[AR] Re: helium tank submerged in LOX \ Re: Re: SpaceX failure update

  • From: "Jake Anderson" <dmarc-noreply@xxxxxxxxxxxxx> (Redacted sender "jake" for DMARC)
  • To: arocket@xxxxxxxxxxxxx
  • Date: Tue, 8 Nov 2016 13:46:43 +1100

Do you actually need to move the lox? if you are trying to keep it cold could you perhaps do that through the skin of the vehicle/tank?
IE put a panel in good thermal contact with the tank (at the top of the fill level perhaps to help with stratification etc) with a LN2 loop running through it, fill your chilled lox, then switch on the lox keeper cold device.

On 08/11/16 07:10, Doug Jones wrote:

This strikes me as a no-brainer. Ground support equipment can have nearly arbitrary mass and power demand, and simply flow cold LOX through the rocket at a rate sufficient to maintain the temperature and density at the desired point. This would also obviate the crew loading vs propellant loading debate- load props first but keep the chiller going while loading the crew. No time pressure, no political issues with NASA safety culture, no liquid helium.

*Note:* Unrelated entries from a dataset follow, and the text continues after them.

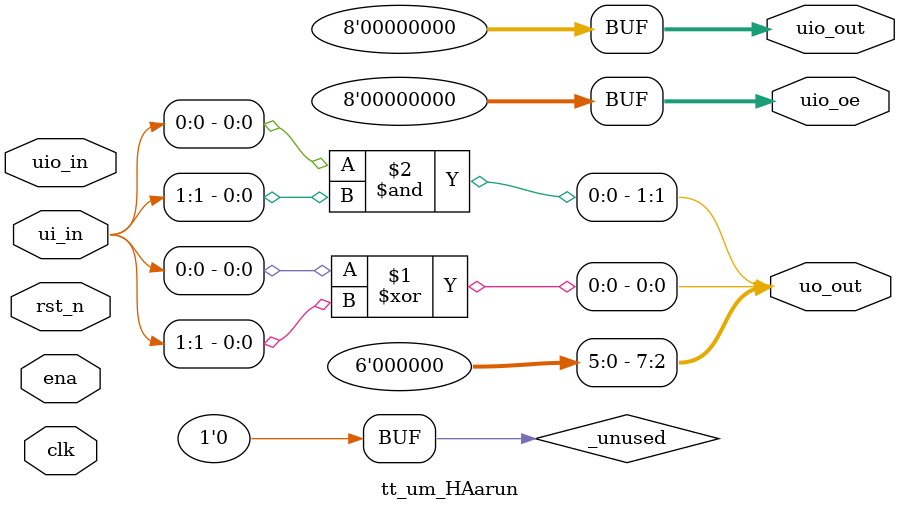
<source format=v>
/*
 * Copyright (c) 2024 Your Name
 * SPDX-License-Identifier: Apache-2.0
 */

`default_nettype none

module tt_um_HAarun (
    input  wire [7:0] ui_in,    // Dedicated inputs
    output wire [7:0] uo_out,   // Dedicated outputs
    input  wire [7:0] uio_in,   // IOs: Input path
    output wire [7:0] uio_out,  // IOs: Output path
    output wire [7:0] uio_oe,   // IOs: Enable path (active high: 0=input, 1=output)
    input  wire       ena,      // always 1 when the design is powered, so you can ignore it
    input  wire       clk,      // clock
    input  wire       rst_n     // reset_n - low to reset
);

  // All output pins must be assigned. If not used, assign to 0.
 // assign uo_out  = ui_in + uio_in;  // Example: ou_out is the sum of ui_in and uio_in
    assign uo_out[0]=ui_in[0]^ui_in[1];
    assign uo_out[1]=ui_in[0]&ui_in[1];
  assign uio_out = 0;
  assign uio_oe  = 0;
    assign uo_out[7:2]=6'b0;

  // List all unused inputs to prevent warnings
  wire _unused = &{ena, clk, rst_n, 1'b0};

endmodule

</source>
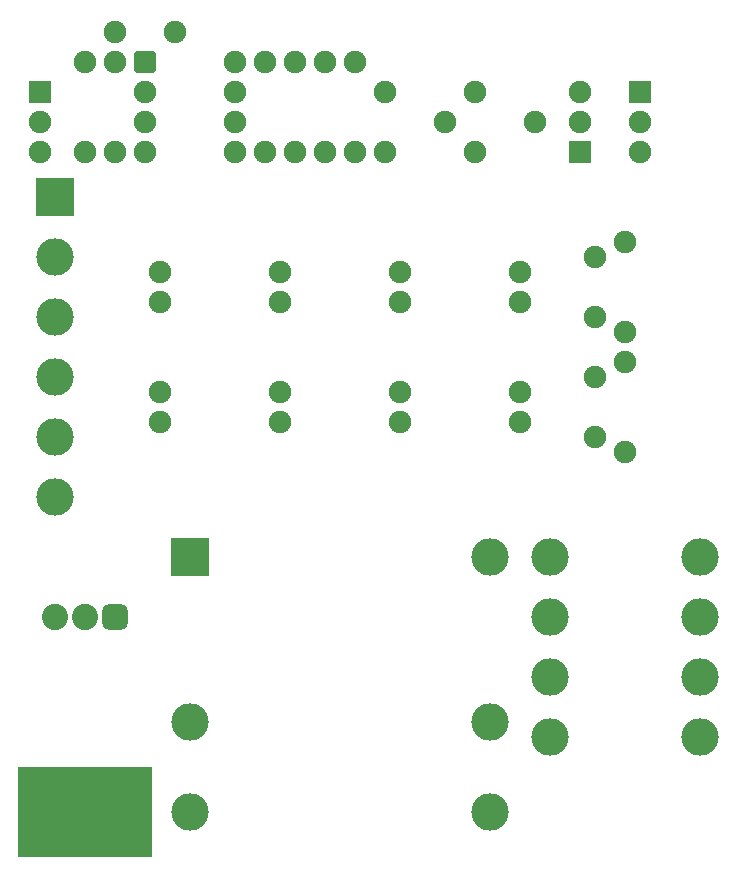
<source format=gbr>
%TF.GenerationSoftware,KiCad,Pcbnew,(6.0.0)*%
%TF.CreationDate,2023-06-01T11:48:42-04:00*%
%TF.ProjectId,SEPIC,53455049-432e-46b6-9963-61645f706362,rev?*%
%TF.SameCoordinates,Original*%
%TF.FileFunction,Soldermask,Top*%
%TF.FilePolarity,Negative*%
%FSLAX46Y46*%
G04 Gerber Fmt 4.6, Leading zero omitted, Abs format (unit mm)*
G04 Created by KiCad (PCBNEW (6.0.0)) date 2023-06-01 11:48:42*
%MOMM*%
%LPD*%
G01*
G04 APERTURE LIST*
G04 Aperture macros list*
%AMRoundRect*
0 Rectangle with rounded corners*
0 $1 Rounding radius*
0 $2 $3 $4 $5 $6 $7 $8 $9 X,Y pos of 4 corners*
0 Add a 4 corners polygon primitive as box body*
4,1,4,$2,$3,$4,$5,$6,$7,$8,$9,$2,$3,0*
0 Add four circle primitives for the rounded corners*
1,1,$1+$1,$2,$3*
1,1,$1+$1,$4,$5*
1,1,$1+$1,$6,$7*
1,1,$1+$1,$8,$9*
0 Add four rect primitives between the rounded corners*
20,1,$1+$1,$2,$3,$4,$5,0*
20,1,$1+$1,$4,$5,$6,$7,0*
20,1,$1+$1,$6,$7,$8,$9,0*
20,1,$1+$1,$8,$9,$2,$3,0*%
G04 Aperture macros list end*
%ADD10C,3.175000*%
%ADD11C,1.905000*%
%ADD12R,3.175000X3.175000*%
%ADD13R,1.905000X1.905000*%
%ADD14O,3.500000X3.500000*%
%ADD15RoundRect,0.635000X0.476250X0.476250X-0.476250X0.476250X-0.476250X-0.476250X0.476250X-0.476250X0*%
%ADD16C,2.222500*%
%ADD17R,11.430000X7.620000*%
%ADD18RoundRect,0.381000X-0.571500X-0.571500X0.571500X-0.571500X0.571500X0.571500X-0.571500X0.571500X0*%
G04 APERTURE END LIST*
D10*
%TO.C,D3*%
X205740000Y-95250000D03*
X193040000Y-95250000D03*
%TD*%
D11*
%TO.C,R5*%
X173990000Y-50800000D03*
X173990000Y-43180000D03*
%TD*%
%TO.C,R4*%
X186690000Y-45720000D03*
X191770000Y-48260000D03*
X186690000Y-50800000D03*
%TD*%
%TO.C,D5*%
X199390000Y-76200000D03*
X199390000Y-68580000D03*
%TD*%
%TO.C,C3*%
X170180000Y-73660000D03*
X170180000Y-71120000D03*
%TD*%
D10*
%TO.C,C1*%
X187960000Y-106680000D03*
X162560000Y-106680000D03*
%TD*%
D12*
%TO.C,H0*%
X151130000Y-54610000D03*
D10*
X151130000Y-59690000D03*
X151130000Y-74930000D03*
X151130000Y-80010000D03*
X151130000Y-64770000D03*
X151130000Y-69850000D03*
%TD*%
D13*
%TO.C,T2*%
X195580000Y-50800000D03*
D11*
X195580000Y-48260000D03*
X195580000Y-45720000D03*
%TD*%
%TO.C,C9*%
X180340000Y-60960000D03*
X180340000Y-63500000D03*
%TD*%
%TO.C,C10*%
X190500000Y-60960000D03*
X190500000Y-63500000D03*
%TD*%
%TO.C,C5*%
X190500000Y-73660000D03*
X190500000Y-71120000D03*
%TD*%
%TO.C,D6*%
X199390000Y-58420000D03*
X199390000Y-66040000D03*
%TD*%
%TO.C,R6*%
X176530000Y-43180000D03*
X176530000Y-50800000D03*
%TD*%
%TO.C,R2*%
X153670000Y-50800000D03*
X153670000Y-43180000D03*
%TD*%
D14*
%TO.C,T1*%
X153670000Y-106680000D03*
D15*
X156210000Y-90170000D03*
D16*
X153670000Y-90170000D03*
X151130000Y-90170000D03*
D17*
X153670000Y-106680000D03*
%TD*%
D18*
%TO.C,IC0*%
X158750000Y-43180000D03*
D11*
X158750000Y-45720000D03*
X158750000Y-48260000D03*
X158750000Y-50800000D03*
X166370000Y-50800000D03*
X166370000Y-48260000D03*
X166370000Y-45720000D03*
X166370000Y-43180000D03*
%TD*%
D10*
%TO.C,D1*%
X205740000Y-85090000D03*
X193040000Y-85090000D03*
%TD*%
%TO.C,D4*%
X205740000Y-100330000D03*
X193040000Y-100330000D03*
%TD*%
D11*
%TO.C,R3*%
X179070000Y-45720000D03*
X184150000Y-48260000D03*
X179070000Y-50800000D03*
%TD*%
%TO.C,C7*%
X160020000Y-60960000D03*
X160020000Y-63500000D03*
%TD*%
D10*
%TO.C,D2*%
X205740000Y-90170000D03*
X193040000Y-90170000D03*
%TD*%
D11*
%TO.C,C4*%
X180340000Y-73660000D03*
X180340000Y-71120000D03*
%TD*%
%TO.C,R0*%
X168910000Y-43180000D03*
X168910000Y-50800000D03*
%TD*%
D12*
%TO.C,L0*%
X162560000Y-85090000D03*
D10*
X162560000Y-99060000D03*
X187960000Y-99060000D03*
X187960000Y-85090000D03*
%TD*%
D13*
%TO.C,T0*%
X149860000Y-45720000D03*
D11*
X149860000Y-48260000D03*
X149860000Y-50800000D03*
%TD*%
%TO.C,R1*%
X171450000Y-50800000D03*
X171450000Y-43180000D03*
%TD*%
%TO.C,C0*%
X161290000Y-40640000D03*
X156210000Y-40640000D03*
%TD*%
D13*
%TO.C,T3*%
X200660000Y-45720000D03*
D11*
X200660000Y-48260000D03*
X200660000Y-50800000D03*
%TD*%
%TO.C,D0*%
X156210000Y-50800000D03*
X156210000Y-43180000D03*
%TD*%
%TO.C,C6*%
X196850000Y-74930000D03*
X196850000Y-69850000D03*
%TD*%
%TO.C,C2*%
X160020000Y-73660000D03*
X160020000Y-71120000D03*
%TD*%
%TO.C,C8*%
X170180000Y-60960000D03*
X170180000Y-63500000D03*
%TD*%
%TO.C,C11*%
X196850000Y-59690000D03*
X196850000Y-64770000D03*
%TD*%
M02*

</source>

XCOR has experience in LOX fill conditioning equipment that is simple, inexpensive and robust. I should give Tom a call.


Doug Jones, Chief Test Engineer
XCOR Aerospace
1325 Sabovich
Mojave CA 93501
(661) 824-4714 x117
cell 661 313-0584

On 11/7/2016 11:05 AM, Henry Spencer wrote:
eOn Mon, 7 Nov 2016, Henry Vanderbilt wrote:
The problem with that is, you can't keep subcooled LOX at stable temperature once loaded by letting some boil off. So running with subcooled LOX means a fairly rapid propellant-loading cycle - AIUI on the order of a half-hour from load start to engines lit...

There's at least one alternative: active refrigeration. Either put a heat exchanger in the tank and circulate (say) LN2 (from ground support equipment) through it, or have tank connections at both top and bottom and circulate the LOX itself through a ground heat exchanger until just before launch. It adds complications and a bit of hardware mass, but it is feasible.

(This sort of thing got looked at in some detail in the Bad Old Days, when people were seriously considering sizable rockets with liquid fluorine or FLOX as the oxidizer. Such concepts tend to come with a non-negotiable requirement that fluorine boiloff shall be zero, which means keeping the oxidizer subcooled at all times.)